The rise in popularity of Zim-Dancehall has seen artistes, such as Winky D, Jah Signal, Shinsoman, Poptain and many others, detach themselves from the all-inclusive Urban Grooves and become part of the growing Zim-Dancehall movement — again becoming a major threat to the survival of sungura.

However, the coming on board of new young and talented sungura artistes has proved that the genre’s death is some time away. 

This young crop of artistes is getting so much appreciation from fans and lots of airplay on local radio stations. 

Young artistes, like Mark Ngwazi, Leonard Gumbo (aka Sekuru Madyira), Chief Hwenje, Romeo Gasa, Simon Mutambi, Sulumani, Tryson and Douglas Chimbetu, Peter and Tongai Moyo Junior, Moyo D, Lucky Kumene, Obvious Mutani, Jonathan Siastumuzira, Baba Harare, Sir Gono and Shantel Sithole, among many others, have kept the sungura fire burning. 

Music promoters have also seen that there are rich pickings in the sungura genre and have continued to support it. 

The recent Macheso album launch is  testimony of how sungura music is faring. 

The young and talented young sungura artistes who supported Macheso at the launch are the future.

Even prominent promoters, like Josh Hozheri and Chipaz, have continued to support the genre.

Arguably, Winky D is the only Zim-Dancehall artiste who can singlehandedly hold a live show while the rest need to hunt in packs to make a kill.

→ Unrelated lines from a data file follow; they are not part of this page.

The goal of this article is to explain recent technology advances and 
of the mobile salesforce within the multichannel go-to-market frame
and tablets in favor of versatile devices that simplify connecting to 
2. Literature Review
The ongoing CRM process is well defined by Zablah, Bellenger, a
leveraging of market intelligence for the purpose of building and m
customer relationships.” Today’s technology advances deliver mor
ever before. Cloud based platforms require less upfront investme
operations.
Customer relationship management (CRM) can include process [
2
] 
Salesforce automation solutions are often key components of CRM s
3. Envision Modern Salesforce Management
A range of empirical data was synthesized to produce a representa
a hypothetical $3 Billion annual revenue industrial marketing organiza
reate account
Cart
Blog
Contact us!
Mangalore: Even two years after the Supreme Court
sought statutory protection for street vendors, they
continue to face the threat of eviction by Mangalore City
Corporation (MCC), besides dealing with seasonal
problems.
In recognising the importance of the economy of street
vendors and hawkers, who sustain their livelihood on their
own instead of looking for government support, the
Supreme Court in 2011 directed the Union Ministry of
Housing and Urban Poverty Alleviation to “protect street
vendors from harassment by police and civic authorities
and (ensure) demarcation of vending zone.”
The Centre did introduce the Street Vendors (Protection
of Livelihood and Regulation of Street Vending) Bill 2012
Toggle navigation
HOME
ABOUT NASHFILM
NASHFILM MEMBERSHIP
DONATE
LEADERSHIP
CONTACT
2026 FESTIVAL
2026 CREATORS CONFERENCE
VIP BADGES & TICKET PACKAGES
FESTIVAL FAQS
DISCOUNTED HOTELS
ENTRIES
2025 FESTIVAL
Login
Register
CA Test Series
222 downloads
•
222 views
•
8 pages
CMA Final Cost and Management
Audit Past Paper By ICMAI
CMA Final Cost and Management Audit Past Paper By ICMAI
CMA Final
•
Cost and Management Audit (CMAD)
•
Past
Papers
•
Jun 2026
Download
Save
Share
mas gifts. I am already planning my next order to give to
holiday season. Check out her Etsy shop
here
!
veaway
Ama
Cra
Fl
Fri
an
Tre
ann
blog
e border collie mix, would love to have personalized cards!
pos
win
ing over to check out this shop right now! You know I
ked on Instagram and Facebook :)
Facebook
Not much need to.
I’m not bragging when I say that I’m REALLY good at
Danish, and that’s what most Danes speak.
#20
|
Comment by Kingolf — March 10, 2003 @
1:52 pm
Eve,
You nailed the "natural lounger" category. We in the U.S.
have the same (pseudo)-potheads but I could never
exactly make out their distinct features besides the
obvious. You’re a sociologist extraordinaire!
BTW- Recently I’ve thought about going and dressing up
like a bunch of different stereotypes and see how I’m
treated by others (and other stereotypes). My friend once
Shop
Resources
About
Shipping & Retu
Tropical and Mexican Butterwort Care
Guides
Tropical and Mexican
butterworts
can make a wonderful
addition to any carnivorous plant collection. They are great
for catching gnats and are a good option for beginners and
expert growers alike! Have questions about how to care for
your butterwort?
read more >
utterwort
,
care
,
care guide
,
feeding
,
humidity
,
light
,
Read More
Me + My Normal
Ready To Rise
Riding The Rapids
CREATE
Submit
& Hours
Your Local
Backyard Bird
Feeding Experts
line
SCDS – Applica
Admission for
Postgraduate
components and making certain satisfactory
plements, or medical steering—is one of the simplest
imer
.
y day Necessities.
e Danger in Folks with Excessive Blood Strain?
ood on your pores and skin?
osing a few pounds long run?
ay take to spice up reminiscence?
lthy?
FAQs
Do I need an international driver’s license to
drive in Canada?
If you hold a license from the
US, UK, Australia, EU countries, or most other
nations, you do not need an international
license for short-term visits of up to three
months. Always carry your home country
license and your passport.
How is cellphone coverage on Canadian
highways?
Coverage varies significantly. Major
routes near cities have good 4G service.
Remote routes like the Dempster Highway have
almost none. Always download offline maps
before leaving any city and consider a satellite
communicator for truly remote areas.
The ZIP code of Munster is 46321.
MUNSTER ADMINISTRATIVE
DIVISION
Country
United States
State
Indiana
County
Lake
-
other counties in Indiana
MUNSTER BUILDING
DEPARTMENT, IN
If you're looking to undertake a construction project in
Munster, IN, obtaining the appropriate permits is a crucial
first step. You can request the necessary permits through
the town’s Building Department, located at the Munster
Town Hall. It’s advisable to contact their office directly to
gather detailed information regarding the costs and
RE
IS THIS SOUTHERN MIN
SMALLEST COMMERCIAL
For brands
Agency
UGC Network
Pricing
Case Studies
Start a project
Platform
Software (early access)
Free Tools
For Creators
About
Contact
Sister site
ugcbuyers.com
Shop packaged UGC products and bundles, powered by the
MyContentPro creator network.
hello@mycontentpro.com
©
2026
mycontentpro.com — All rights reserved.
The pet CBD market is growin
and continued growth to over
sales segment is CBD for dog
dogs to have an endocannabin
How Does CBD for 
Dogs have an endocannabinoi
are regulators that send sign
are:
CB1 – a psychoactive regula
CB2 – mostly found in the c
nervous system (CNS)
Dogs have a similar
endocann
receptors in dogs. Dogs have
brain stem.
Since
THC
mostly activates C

Another one who could have successfully hunted alone is the late troubled and talented Soul Jah Love. 

Most Zim-Dancehall artistes, like Bounty Lisa, Daruler, Don Gaga, Bazooker, Jah Master, Van Choga and Ras Caleb, among others, are finding it difficult to maintain the form that saw them at one stage commanding crowds.

Some have become one-hit wonders. 

Interestingly, many Zim-Dancehall artistes have made names and topped charts by making renditions of sungura songs by yesteryear greats.